Thursday, October 22, 2009

He was there in spirit

Karl Rove in his Wall Street Journal perch --

There is also the heavy whiff of politics in the administration's [Afghan] war deliberations. The president's senior political adviser, David Axelrod, apparently attends war cabinet meetings—something I did not do as President Bush's senior political adviser.

From Bob Woodward's account of the Iraq war run-up --

The president also informed Karl Rove, his chief political strategist, of his decision [that there would be war in Iraq] over the [2002] holidays. Rove had gone to Crawford to brief Bush on the confidential plan for Bush's 2004 reelection campaign. While Laura Bush sat reading a book, Rove gave a PowerPoint presentation on the campaign's strategy, themes and timetable.

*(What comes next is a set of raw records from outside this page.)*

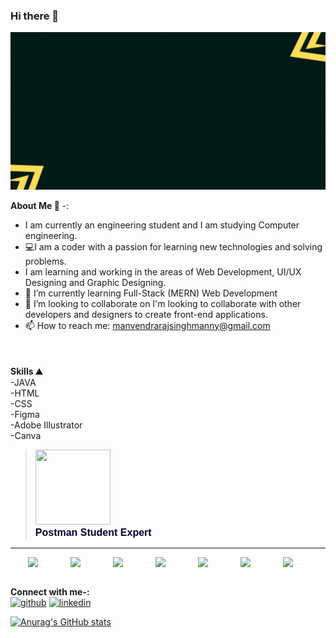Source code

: ### Hi there 👋
![](https://github.com/manvendra-8822/manvendra-8822/blob/main/HI%20!%20I%20AM%20MANVENDRA.gif?raw=true)

**About Me 🧑** -:<br>
- I am currently an engineering student and I am studying Computer engineering. <br>
- 💻I am a coder with a passion for learning new technologies and solving problems.
- I am learning and working in the areas of Web Development, UI/UX Designing and Graphic Designing.
- 🌱 I’m currently learning Full-Stack (MERN) Web Development
- 👯 I’m looking to collaborate on  I'm looking to collaborate with other developers and designers to create front-end applications. 
- 📫 How to reach me: manvendrarajsinghmanny@gmail.com 


<div style="margin-top:50px">
  
**Skills ⛰️**<br>
-JAVA <br>
-HTML  <br>
-CSS <br>
-Figma <br>
-Adobe Illustrator <br>
-Canva <br>
</div>

</div>
<blockquote class="badgr-badge" style="font-family: Helvetica, Roboto, &quot;Segoe UI&quot;, Calibri, sans-serif;"><a href="https://api.badgr.io/public/assertions/-ZD1vazFQWedkt3jT44vwg?identity__email=utripathi2002%40gmail.com"><img width="120px" height="120px" src="https://api.badgr.io/public/assertions/-ZD1vazFQWedkt3jT44vwg/image"></a><p class="badgr-badge-name" style="hyphens: auto; overflow-wrap: break-word; word-wrap: break-word;margin: 0; font-size: 16px; font-weight: 600; font-style: normal; font-stretch: normal; line-height: 1.25; letter-spacing: normal; text-align: left; color: #05012c;">Postman Student Expert</p></blockquote>
<hr/>
<div style="display:flex;flex-direction:row;justify-content:space-evenly;align-items:center;widht:100%">

<img width="40px" src="https://cdn.jsdelivr.net/gh/devicons/devicon/icons/html5/html5-plain-wordmark.svg" />
<img width="40px" src="https://cdn.jsdelivr.net/gh/devicons/devicon/icons/css3/css3-plain-wordmark.svg" />
<img width="40px" src="https://cdn.jsdelivr.net/gh/devicons/devicon/icons/vscode/vscode-original.svg" />
<img width="40px" src="https://cdn.jsdelivr.net/gh/devicons/devicon/icons/c/c-plain.svg" />
<img width="40px" src="https://cdn.jsdelivr.net/gh/devicons/devicon/icons/java/java-original.svg" />
<img width="40px" src="https://cdn.jsdelivr.net/gh/devicons/devicon/icons/figma/figma-original.svg" />
<img width="40px" src="https://cdn.jsdelivr.net/gh/devicons/devicon/icons/canva/canva-original.svg" />
</div>
<br>

**Connect with me-:** <br>
[<img src='https://img.icons8.com/color/48/000000/behance.png' alt='github' height='40'>](https://www.behance.net/manvendsingh)  [<img src='https://img.icons8.com/fluent/48/000000/linkedin.png' alt='linkedin' height='40'>](https://www.linkedin.com/in/manvendra-raj-singh-7a69a7226/)  


[![Anurag's GitHub stats](https://github-readme-stats.vercel.app/api?username=manvendra-8822)](https://github.com/anuraghazra/github-readme-stats)
 
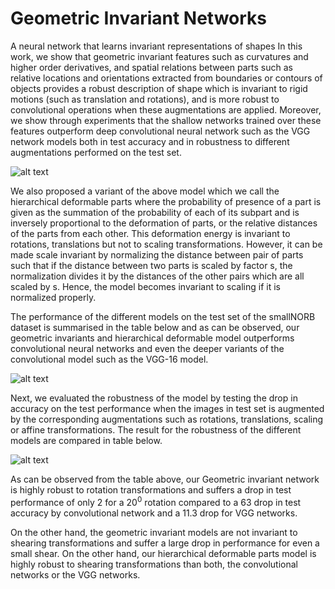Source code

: # Geometric Invariant Networks
A neural network that learns invariant representations of shapes
In this work, we show that geometric invariant features such as curvatures and higher order derivatives, and spatial relations between parts such as relative locations and orientations extracted from boundaries or contours of objects provides a robust description of shape which is invariant to rigid motions (such as translation and rotations), and is more robust to convolutional operations when these augmentations are applied. Moreover, we show through experiments that the shallow networks trained over these features outperform deep convolutional neural network such as the VGG network models both in test accuracy and in robustness to different augmentations performed on the test set.

![alt text](https://i.ibb.co/6JgVJ10/Fig2-1.jpg)

We also proposed a variant of the above model which we call the hierarchical deformable parts where the probability of presence of a part is given as the summation of the probability of each of its subpart and is inversely proportional to the deformation of parts, or the relative distances of the parts from each other. This deformation energy is invariant to rotations, translations but not to scaling transformations. However, it can be made scale invariant by normalizing the distance between pair of parts such that if the distance between two parts is scaled by factor s, the normalization divides it by the distances of the other pairs which are all scaled by s. Hence, the model becomes invariant to scaling if it is normalized properly.

The performance of the different models on the test set of the smallNORB dataset is summarised in the table below and as can be observed, our geometric invariants and hierarchical deformable model outperforms convolutional neural networks and even the deeper variants of the convolutional model such as the VGG-16 model.

![alt text](https://i.ibb.co/yQnYj8q/Norbaccuracy.png)

Next, we evaluated the robustness of the model by testing the drop in accuracy on the test performance when the images in test set is augmented by the corresponding augmentations such as rotations, translations, scaling or affine transformations. The result for the robustness of the different models are compared in table below.

![alt text](https://i.ibb.co/VJG4Rn6/Robustness.png)

As can be observed from the table above, our Geometric invariant network is highly robust to rotation transformations and suffers a drop in test performance of only $2%$ for a $20^{0}$ rotation compared to a $63%$ drop in test accuracy by convolutional network and a $11.3%$ drop for VGG networks.

On the other hand, the geometric invariant models are not invariant to shearing transformations and suffer a large drop in performance for even a small shear. On the other hand, our hierarchical deformable parts model is highly robust to shearing transformations than both, the convolutional networks or the VGG networks.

Opening his laptop, he displayed for Bush in bold letters on a dark blue background:

PERSONA:

Strong Leader
Bold Action
Big Ideas
Peace in World
More Compassionate America
Cares About People Like Me
Leads a Strong Team

All things being equal, the president asked, when would you like to begin the campaign and active fundraising?

Rove said he wanted the president to start that February or March [2003] and begin raising the money, probably $200 million. He had a schedule. In February, March and April 2003, there would be between 12 and 16 fundraisers.

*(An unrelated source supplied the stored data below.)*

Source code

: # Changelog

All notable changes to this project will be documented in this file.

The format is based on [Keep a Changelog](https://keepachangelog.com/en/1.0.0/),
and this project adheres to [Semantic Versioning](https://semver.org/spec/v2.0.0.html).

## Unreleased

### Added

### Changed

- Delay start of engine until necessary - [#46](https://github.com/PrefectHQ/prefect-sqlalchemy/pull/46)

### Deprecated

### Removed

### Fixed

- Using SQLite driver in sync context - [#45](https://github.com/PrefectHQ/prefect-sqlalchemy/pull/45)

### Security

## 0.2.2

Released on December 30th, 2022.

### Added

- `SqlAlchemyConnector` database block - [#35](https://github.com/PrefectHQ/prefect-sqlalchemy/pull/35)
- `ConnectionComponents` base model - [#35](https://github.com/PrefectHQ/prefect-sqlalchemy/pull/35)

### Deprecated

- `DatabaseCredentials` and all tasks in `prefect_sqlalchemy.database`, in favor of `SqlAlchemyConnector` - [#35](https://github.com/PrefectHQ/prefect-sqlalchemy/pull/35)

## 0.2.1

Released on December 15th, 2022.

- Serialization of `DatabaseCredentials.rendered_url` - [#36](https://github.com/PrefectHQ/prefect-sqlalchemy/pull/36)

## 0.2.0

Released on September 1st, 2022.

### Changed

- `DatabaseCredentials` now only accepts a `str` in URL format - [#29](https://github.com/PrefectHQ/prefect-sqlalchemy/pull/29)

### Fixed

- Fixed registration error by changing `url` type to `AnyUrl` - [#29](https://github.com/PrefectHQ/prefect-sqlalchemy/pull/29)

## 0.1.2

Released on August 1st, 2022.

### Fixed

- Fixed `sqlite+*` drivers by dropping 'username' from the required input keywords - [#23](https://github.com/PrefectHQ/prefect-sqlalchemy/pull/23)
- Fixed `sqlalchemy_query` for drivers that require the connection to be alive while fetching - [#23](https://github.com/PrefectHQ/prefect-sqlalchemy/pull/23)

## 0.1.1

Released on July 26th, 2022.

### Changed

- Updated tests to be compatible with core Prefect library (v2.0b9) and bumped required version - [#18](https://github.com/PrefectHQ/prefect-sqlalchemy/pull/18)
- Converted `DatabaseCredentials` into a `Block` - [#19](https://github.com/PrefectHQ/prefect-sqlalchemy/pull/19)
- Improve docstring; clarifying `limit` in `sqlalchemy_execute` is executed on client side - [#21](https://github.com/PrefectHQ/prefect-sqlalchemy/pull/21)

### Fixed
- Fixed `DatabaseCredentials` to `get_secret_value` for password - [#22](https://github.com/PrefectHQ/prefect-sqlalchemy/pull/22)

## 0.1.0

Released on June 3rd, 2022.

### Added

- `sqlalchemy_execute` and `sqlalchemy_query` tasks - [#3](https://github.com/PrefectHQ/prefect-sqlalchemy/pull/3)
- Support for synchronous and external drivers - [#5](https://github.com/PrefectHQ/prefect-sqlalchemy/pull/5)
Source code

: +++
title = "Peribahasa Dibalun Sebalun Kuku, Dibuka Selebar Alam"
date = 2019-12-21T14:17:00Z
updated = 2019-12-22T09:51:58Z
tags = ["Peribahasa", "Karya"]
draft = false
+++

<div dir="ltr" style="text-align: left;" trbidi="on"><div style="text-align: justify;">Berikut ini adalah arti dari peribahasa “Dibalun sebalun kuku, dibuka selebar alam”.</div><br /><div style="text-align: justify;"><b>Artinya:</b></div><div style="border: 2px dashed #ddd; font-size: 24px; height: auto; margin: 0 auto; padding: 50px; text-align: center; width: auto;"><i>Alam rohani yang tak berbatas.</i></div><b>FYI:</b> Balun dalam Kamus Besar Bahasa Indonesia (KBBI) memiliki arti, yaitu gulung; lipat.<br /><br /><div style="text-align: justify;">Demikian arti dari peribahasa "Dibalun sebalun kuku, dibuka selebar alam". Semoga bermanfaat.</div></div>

"We got a war coming," the president told Rove flatly, "and you're just going to have to wait." He had decided. "The moment is coming." The president did not give a date, but he left the impression with Rove that it would be January or February or March at the latest.

"Remember the problem with your dad's campaign," Rove replied. "A lot of people said he got started too late."

"I understand," Bush said. "I'll tell you when I'm comfortable with you starting."


So before getting to the bit where Woodward was being spun by his sources [K. Rove], note that Bush was telling Karl Rove over Christmas 2002 that there was going to be a war with Saddam. In public, the suspense was maintained up until March 2003. Technically, Rove wasn't in the "war cabinet". He didn't need to be.

But now note the preposterousness of Bush's supposed sacrifice of campaigning. There wasn't an election coming until November 2004. There was no prospect of an opponent in the Republican primary. So he was still a full 15 months at the earliest from needing to do any serious campaigning.

But Rove wept as Bush forsook some fundraisers in early 2003. And never noticed that Bush telling him there was a war coming could be mapped into the first four criteria of his Powerpoint presentation. The Bush-Rove relationship was You Furnish the Pictures, and I'll Furnish the War. No cabinet meetings necessary.

UPDATE: Headline on Rove op-ed in US edition of WSJ --

Obama Goes Wobbly on Afghanistan

Headline on Con Coughlin op-ed in WSJ European edition --

Brown Goes Wobbly on Afghanistan

So the people who have to make the actual decision about sending troops into danger are "wobbly". The pundits are all for it.